What you are asked to do — Would you please restate all of the data exactly?

The data —
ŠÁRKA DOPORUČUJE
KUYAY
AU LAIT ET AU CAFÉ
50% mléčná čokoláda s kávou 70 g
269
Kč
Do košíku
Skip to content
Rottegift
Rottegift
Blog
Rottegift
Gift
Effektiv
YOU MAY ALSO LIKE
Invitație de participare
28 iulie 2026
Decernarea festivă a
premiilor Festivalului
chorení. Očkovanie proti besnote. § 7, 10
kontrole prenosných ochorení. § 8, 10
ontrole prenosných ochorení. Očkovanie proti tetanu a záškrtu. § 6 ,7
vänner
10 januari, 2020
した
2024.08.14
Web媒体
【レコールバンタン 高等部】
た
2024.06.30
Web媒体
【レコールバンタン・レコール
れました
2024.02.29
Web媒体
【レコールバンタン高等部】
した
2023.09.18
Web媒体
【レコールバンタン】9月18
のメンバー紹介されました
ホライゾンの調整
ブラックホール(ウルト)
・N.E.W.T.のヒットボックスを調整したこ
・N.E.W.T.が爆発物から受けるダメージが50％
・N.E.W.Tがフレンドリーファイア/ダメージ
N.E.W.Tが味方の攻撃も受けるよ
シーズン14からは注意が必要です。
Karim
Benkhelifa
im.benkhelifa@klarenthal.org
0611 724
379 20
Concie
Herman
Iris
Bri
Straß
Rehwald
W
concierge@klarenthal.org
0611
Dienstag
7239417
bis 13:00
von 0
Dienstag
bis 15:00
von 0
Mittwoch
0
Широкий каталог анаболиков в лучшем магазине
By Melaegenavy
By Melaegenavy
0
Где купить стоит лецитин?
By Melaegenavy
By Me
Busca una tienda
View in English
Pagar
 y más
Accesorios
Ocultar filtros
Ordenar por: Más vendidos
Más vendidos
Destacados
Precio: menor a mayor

Answer to the problem —
ŠÁRKA DOPORUČUJE
KUYAY
AU LAIT ET AU CAFÉ
50% mléčná čokoláda s kávou 70 g
269
Kč
Do košíku
Skip to content
Rottegift
Rottegift
Blog
Rottegift
Gift
Effektiv
YOU MAY ALSO LIKE
Invitație de participare
28 iulie 2026
Decernarea festivă a
premiilor Festivalului
chorení. Očkovanie proti besnote. § 7, 10
kontrole prenosných ochorení. § 8, 10
ontrole prenosných ochorení. Očkovanie proti tetanu a záškrtu. § 6 ,7
vänner
10 januari, 2020
した
2024.08.14
Web媒体
【レコールバンタン 高等部】
た
2024.06.30
Web媒体
【レコールバンタン・レコール
れました
2024.02.29
Web媒体
【レコールバンタン高等部】
した
2023.09.18
Web媒体
【レコールバンタン】9月18
のメンバー紹介されました
ホライゾンの調整
ブラックホール(ウルト)
・N.E.W.T.のヒットボックスを調整したこ
・N.E.W.T.が爆発物から受けるダメージが50％
・N.E.W.Tがフレンドリーファイア/ダメージ
N.E.W.Tが味方の攻撃も受けるよ
シーズン14からは注意が必要です。
Karim
Benkhelifa
im.benkhelifa@klarenthal.org
0611 724
379 20
Concie
Herman
Iris
Bri
Straß
Rehwald
W
concierge@klarenthal.org
0611
Dienstag
7239417
bis 13:00
von 0
Dienstag
bis 15:00
von 0
Mittwoch
0
Широкий каталог анаболиков в лучшем магазине
By Melaegenavy
By Melaegenavy
0
Где купить стоит лецитин?
By Melaegenavy
By Me
Busca una tienda
View in English
Pagar
 y más
Accesorios
Ocultar filtros
Ordenar por: Más vendidos
Más vendidos
Destacados
Precio: menor a mayor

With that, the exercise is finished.